In defense of their religion we have seen the book from Ryan T. Anderson as well as articles posted to friendly blogs by Paul McHugh. We have all read the tantrums of ex-trans Walt Heyer. Predictably, the faith-based imitations are obliterated by agenda-free research. The reason is simple enough:
The objective of one group is to defend the teachings of the Catholic Church. In some ways they have created a self-fulfilling scheme. If widely accepted, they make life more difficult for transgender people which they can then dishonestly claim is the result of transitioning.
The mission of the other group, in this case researchers at Cornell, is to find out what is best for transgender people.
Researchers at Cornell University conducted a literature review of all peer-reviewed articles published in English between 1991 and June 2017 that assess the effect of gender transition on transgender well-being. In total they found 56 relevant studies.
- 52 (93%) demonstrate the positive effects overall on the lives of transgender people.
- 4 (7%) report mixed or null findings.
- 0 (0%) found that gender transition is harmful.
This search found a robust international consensus in the peer-reviewed literature that gender transition, including medical treatments such as hormone therapy and surgeries, improves the overall well-being of transgender individuals. The literature also indicates that greater availability of medical and social support for gender transition contributes to better quality of life for those who identify as transgender.
1. The scholarly literature makes clear that gender transition is effective in treating gender dysphoria and can significantly improve the well-being of transgender individuals.
2. Among the positive outcomes of gender transition and related medical treatments for transgender individuals are improved quality of life, greater relationship satisfaction, higher self-esteem and confidence, and reductions in anxiety, depression, suicidality, and substance use.
3. The positive impact of gender transition on transgender well-being has grown considerably in recent years, as both surgical techniques and social support have improved.
4. Regrets following gender transition are extremely rare and have become even rarer as both surgical techniques and social support have improved. Pooling data from numerous studies demonstrates a regret rate ranging from .3 percent to 3.8 percent. Regrets are most likely to result from a lack of social support after transition or poor surgical outcomes using older techniques.
5. Factors that are predictive of success in the treatment of gender dysphoria include adequate preparation and mental health support prior to treatment, proper follow-up care from knowledgeable providers, consistent family and social support, and high-quality surgical outcomes (when surgery is involved).
6. Transgender individuals, particularly those who cannot access treatment for gender dysphoria or who encounter unsupportive social environments, are more likely than the general population to experience health challenges such as depression, anxiety, suicidality and minority stress. While gender transition can mitigate these challenges, the health and well-being of transgender people can be harmed by stigmatizing and discriminatory treatment.

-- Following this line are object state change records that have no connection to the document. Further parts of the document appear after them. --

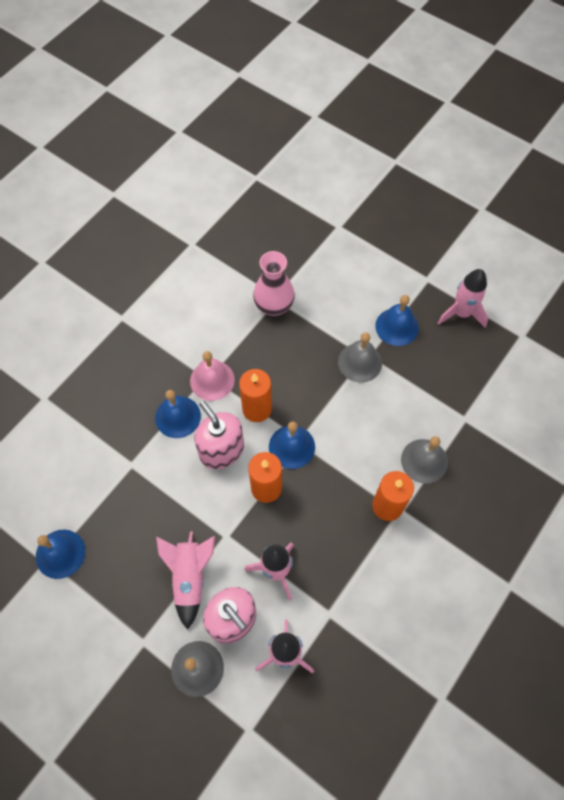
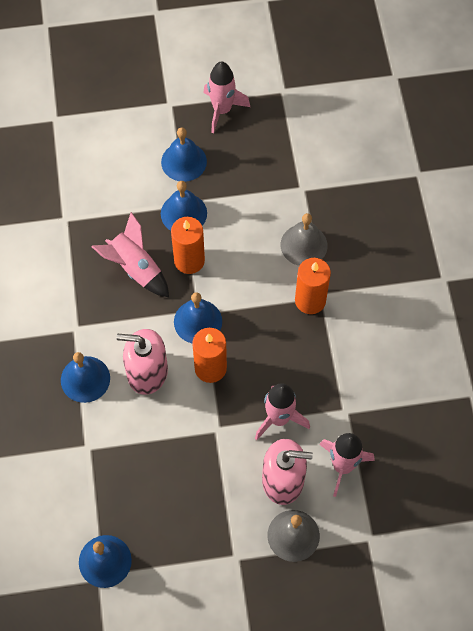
camera: 45 degrees left, 0 degrees up
(190, 577) = (222, 482): pink rocket -> pink rocket (135, 268)
(212, 380) = (82, 327): pink bell -> none
(257, 409) = (141, 317): orange candle -> orange candle (189, 260)
(274, 305) = (69, 226): pink vase -> none
(360, 362) = (183, 213): grey bell -> blue bell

7. An inherent limitation in the field of transgender health research is that it is difficult to conduct prospective studies or randomized control trials of treatments for gender dysphoria because of the individualized nature of treatment, the varying and unequal circumstances of population members, the small size of the known transgender population, and the ethical issues involved in withholding an effective treatment from those who need it.
8. Transgender outcomes research is still evolving and has been limited by the historical stigma against conducting research in this field. More research is needed to adequately characterize and address the needs of the transgender population.